Task brief
Rewrite the lines of the records below as a Markdown table with two columns, Row and Line, numbering each row and omitting blank lines. Leave the pictures out of the answer.

Items from a data source:
= = = =

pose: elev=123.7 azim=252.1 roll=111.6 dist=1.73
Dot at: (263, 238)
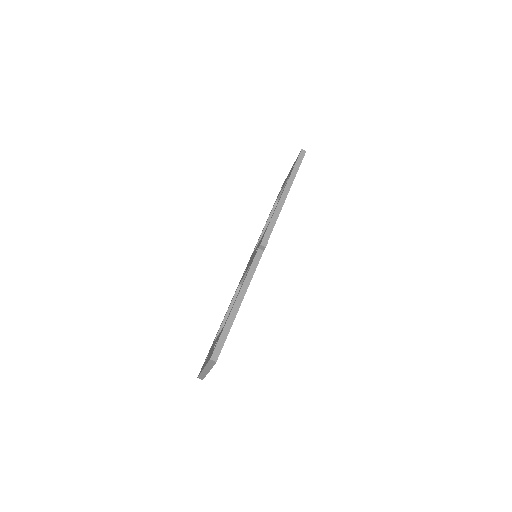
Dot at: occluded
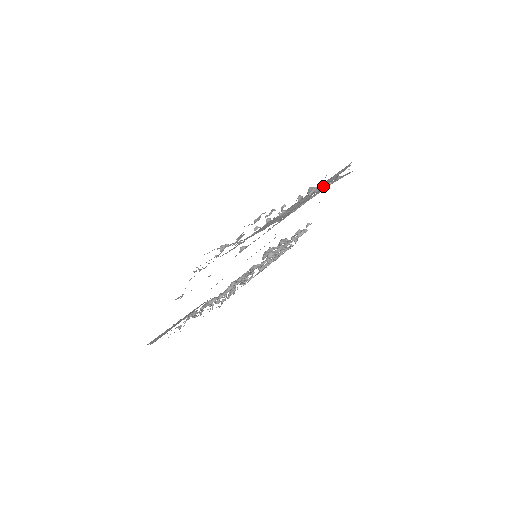
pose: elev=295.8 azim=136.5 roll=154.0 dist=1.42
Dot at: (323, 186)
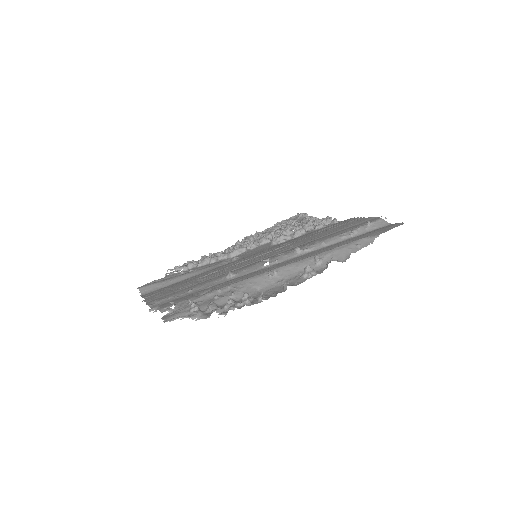
Dot at: occluded
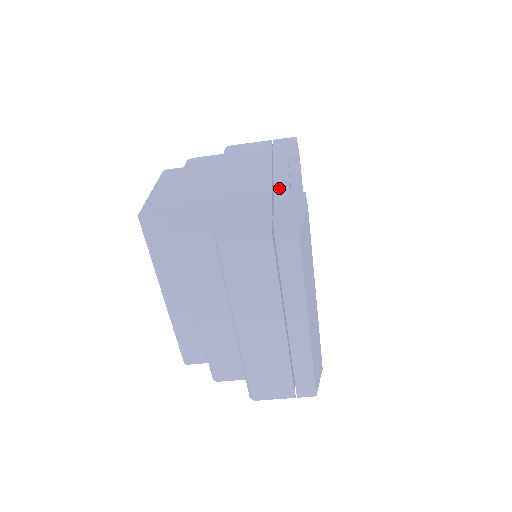
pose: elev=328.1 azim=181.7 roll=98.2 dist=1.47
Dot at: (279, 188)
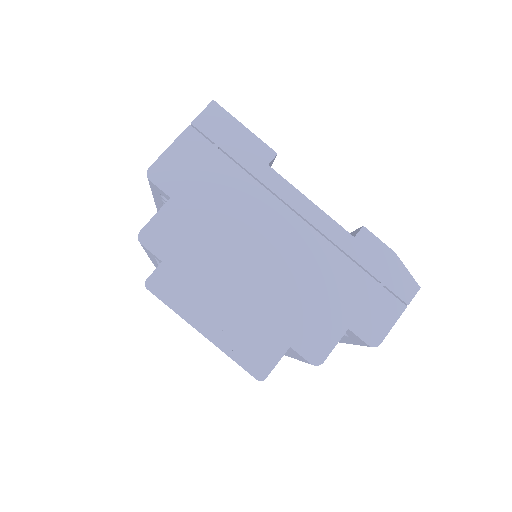
Dot at: (334, 235)
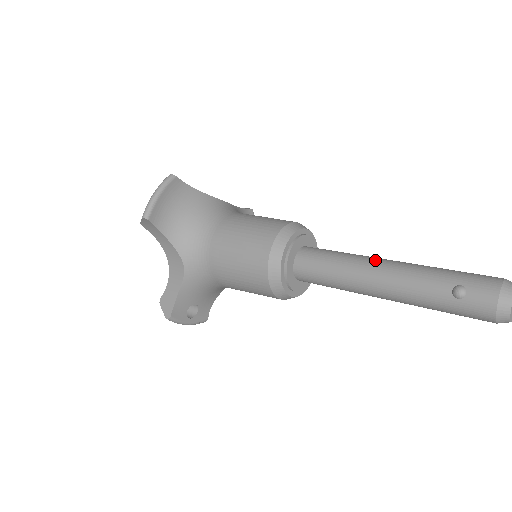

= = = =

Complete output
| Row | Line |
|---|---|
| 1 | pose: elev=123.7 azim=252.1 roll=111.6 dist=1.73 |
| 2 | Dot at: (263, 238) |
| 3 | Dot at: occluded |
| 4 | pose: elev=295.8 azim=136.5 roll=154.0 dist=1.42 |
| 5 | Dot at: (323, 186) |
| 6 | Dot at: occluded |
| 7 | pose: elev=328.1 azim=181.7 roll=98.2 dist=1.47 |
| 8 | Dot at: (279, 188) |
| 9 | Dot at: (334, 235) |